The null hypothesis is that the visualised 2D velocity vector is no more aligned with the high-dimensional velocity
than a visually distinct random 2D direction.
It is rejected if the number of random neighborhoods with a higher statistic as the statistic
from the velocity-based neighborhood exceeds the level we would expect for a certain significance level.

It was originally developed for the analysis of single cell RNA sequencing data,
but can be applied to any application with positional and velocity data.

Reproducing plots from paper
------------------------------
Make sure that you have the :code:`experiment` extra installed (see Installation section above).

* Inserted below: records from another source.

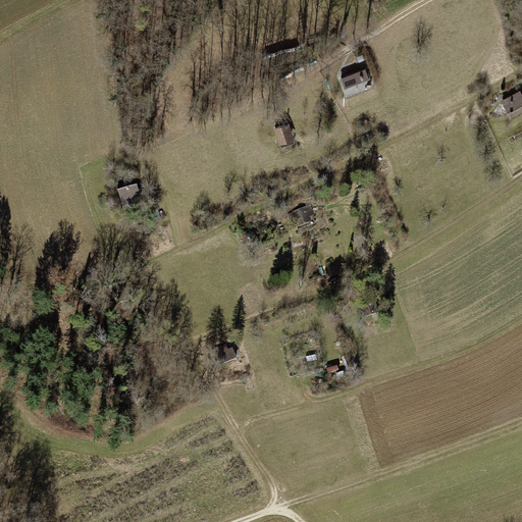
[(370,79),(366,68),(342,79),(344,81),(351,77),(354,85),(370,79)]
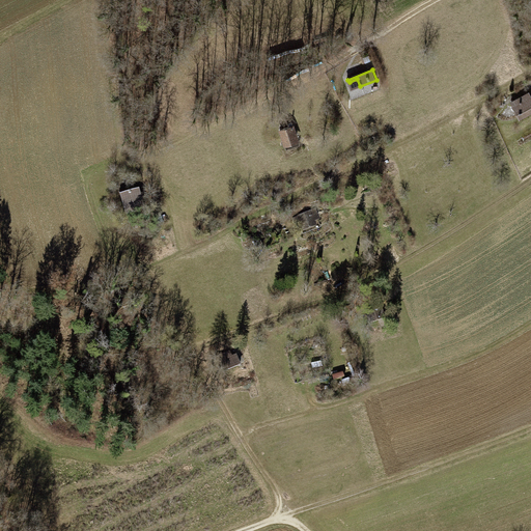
[(379,80),(352,90),(355,99),(374,91),(373,87),(381,85),(379,80)]
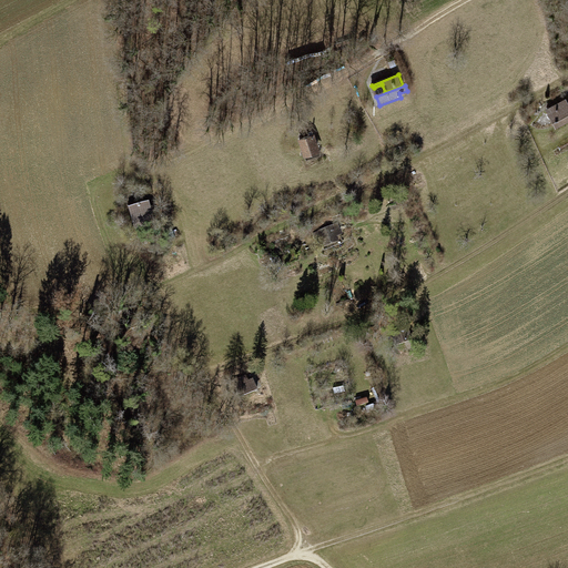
[(567,103),(566,100),(547,110),(554,122),(567,113),(567,103)]
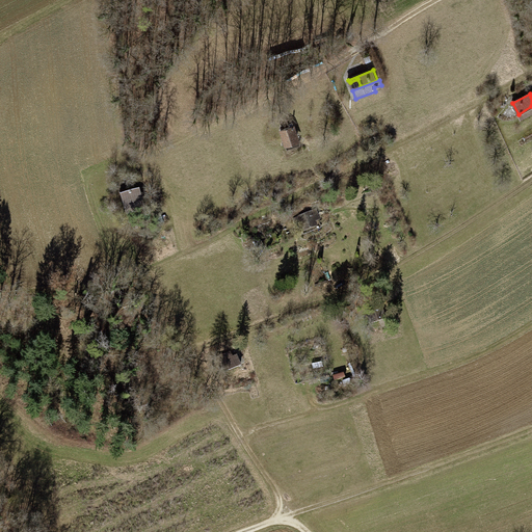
[(282,130),(287,145),(299,140),(293,124),(291,124),(292,127),(282,130)]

Then, you can reproduce all figures by simply running :code:`make_all_figures.py` in the :code:`experiments` folder:

.. code-block:: bash

   cd experiments
   python make_all_figures.py --multirun=dataset=pancreas_stochastic,pancreas_dynamical,dentateyrus,bonemarrow,covid,gastrulation_erythroid,nystroem,developing_mouse_brain,organogenesis,veloviz

This will create a :code:`fig` folder in the :code:`experiments` folder with all figures based on the configuration in :code:`configs/`.
This uses hydra to manage the configurations, so you can also modify individual configurations using the command line
with :code:`python make_all_figures.py dataset=pancreas_stochastic dataset.number_neighbors_to_sample_from=300`.